[Start of DOCUMENT EXCERPT]

By Candy Schulman
Every Sunday my alarm clock was the sweet smell of yeast dough rising, butter melting, cinnamon oozing. I’d dash downstairs to be sous chef to four-foot-eight-inch Grandma Regina. After observing the Saturday Sabbath, she adorned her baking uniform: a shapeless housedress, high-topped black shoes and stockings rolled beneath her knee. She had a comforting lap that had no beginning or end, and her fingers always smelled like sugar and butter.
Grandma Regina spoke six languages and came to this country in her teens. She was from Prussia, but all the borders had changed, so no one was sure if she was Polish or Austrian. She lived in our house during summers, escaping the Florida heat. Although I adored the coconut patties she brought me every year, I preferred her Sunday refrigerator, packed with rising dough balls in pottery bowls—soon to be transformed into rugelach, danish and strudel.

[End of DOCUMENT EXCERPT]
[Start of MATERIAL SHOWN]

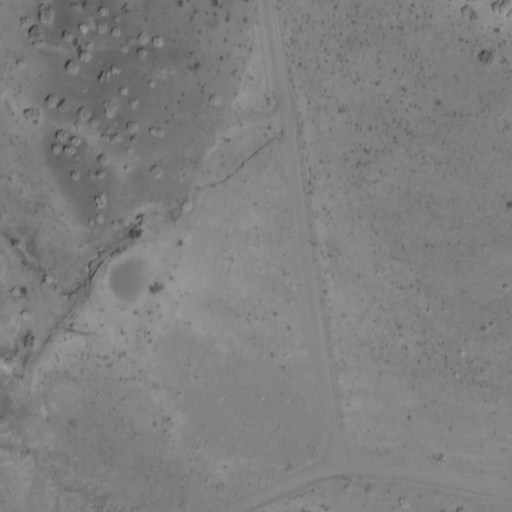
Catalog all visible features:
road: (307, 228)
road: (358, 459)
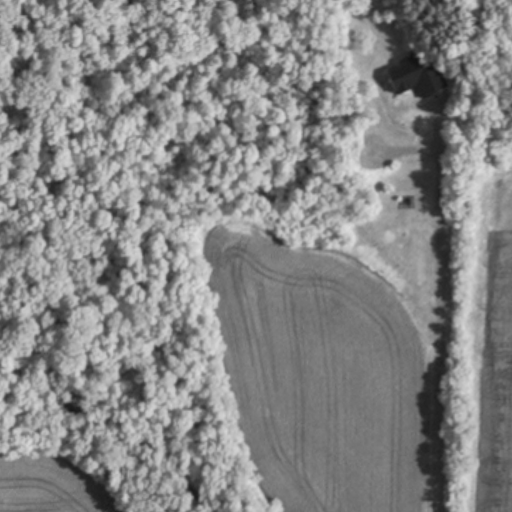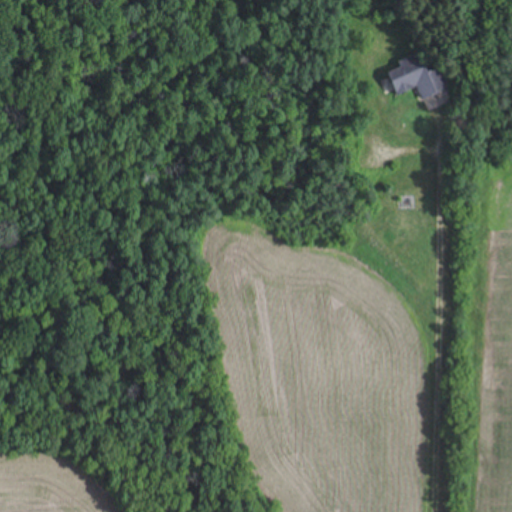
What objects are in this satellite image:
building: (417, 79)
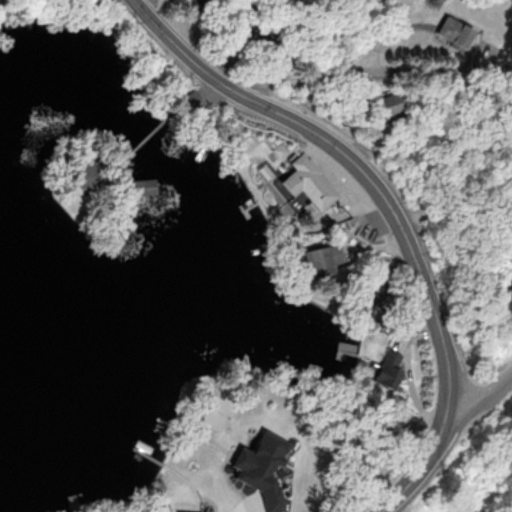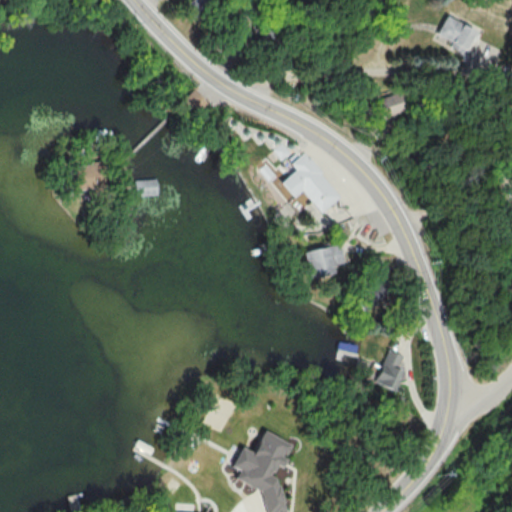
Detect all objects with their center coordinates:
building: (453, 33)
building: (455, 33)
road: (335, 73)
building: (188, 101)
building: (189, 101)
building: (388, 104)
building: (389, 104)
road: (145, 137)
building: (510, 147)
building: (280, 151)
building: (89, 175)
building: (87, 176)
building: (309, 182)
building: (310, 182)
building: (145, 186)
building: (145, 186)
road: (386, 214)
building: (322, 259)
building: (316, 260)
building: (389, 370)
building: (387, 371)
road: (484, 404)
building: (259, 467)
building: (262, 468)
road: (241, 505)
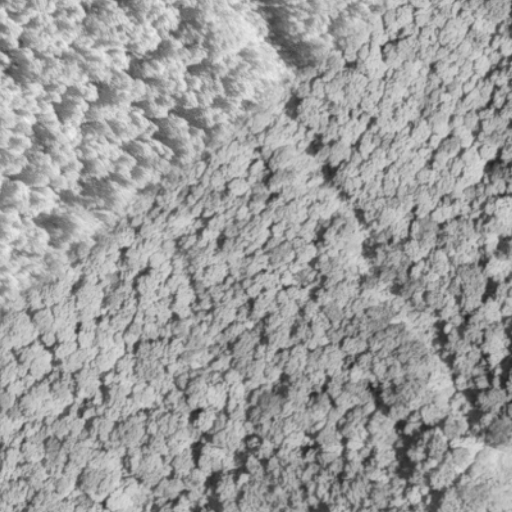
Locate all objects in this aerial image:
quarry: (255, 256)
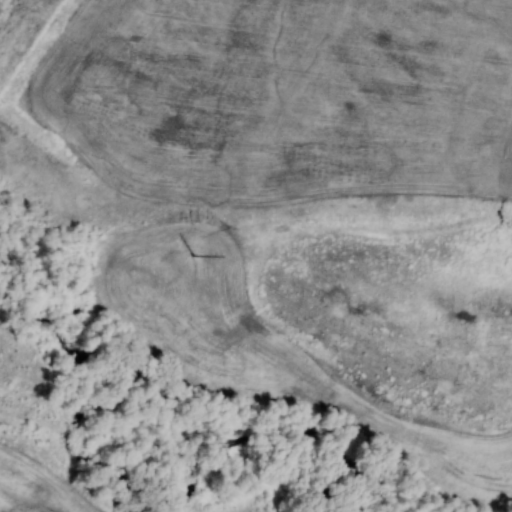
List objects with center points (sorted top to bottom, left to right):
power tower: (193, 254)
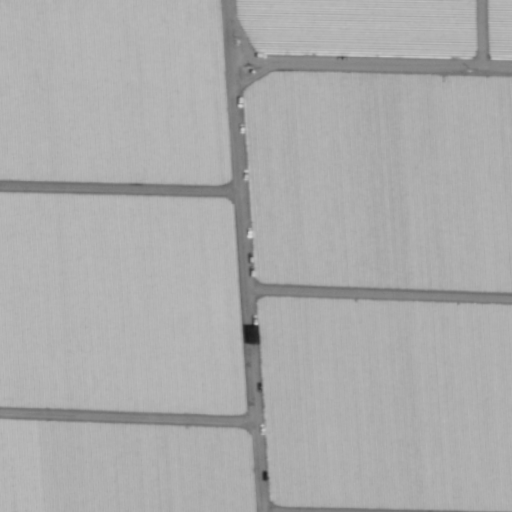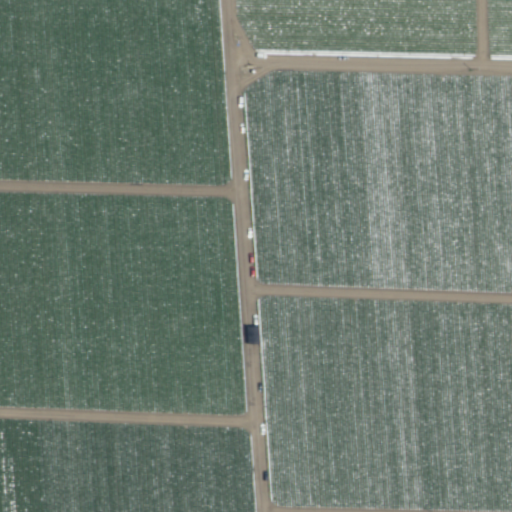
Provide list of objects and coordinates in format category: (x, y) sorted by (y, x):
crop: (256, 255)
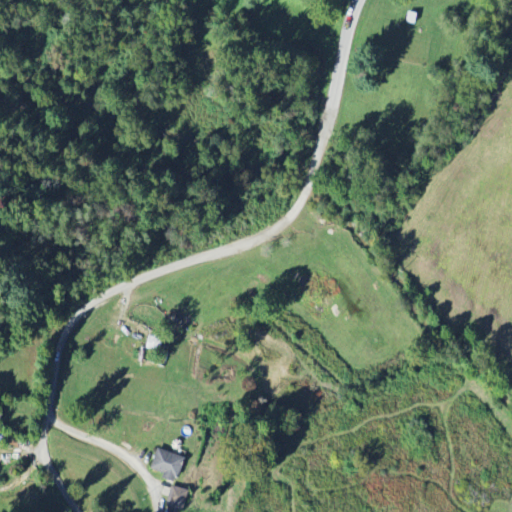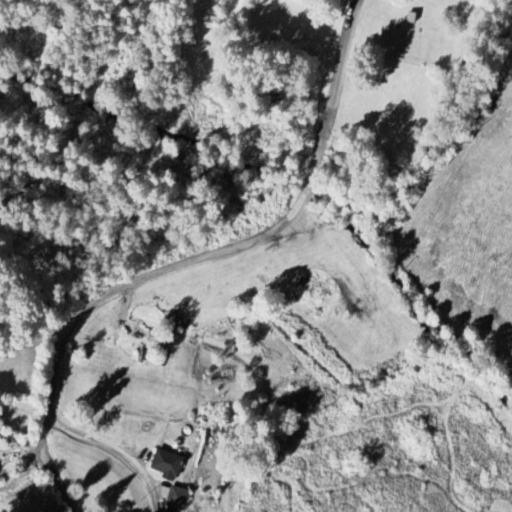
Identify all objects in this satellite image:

[End of MATERIAL SHOWN]

[EXERCISES TO COMPLETE]
(1) Copy the passage about Grandma Regina word for word, beginning at "Grandma Regina spoke" and stopping after "danish and strudel.".
(2) In the Grandma Regina passage, how many languages did Grandma Regina speak?

[ANSWERS GIVEN]
(1)
Grandma Regina spoke six languages and came to this country in her teens. She was from Prussia, but all the borders had changed, so no one was sure if she was Polish or Austrian. She lived in our house during summers, escaping the Florida heat. Although I adored the coconut patties she brought me every year, I preferred her Sunday refrigerator, packed with rising dough balls in pottery bowls—soon to be transformed into rugelach, danish and strudel.

(2) Six.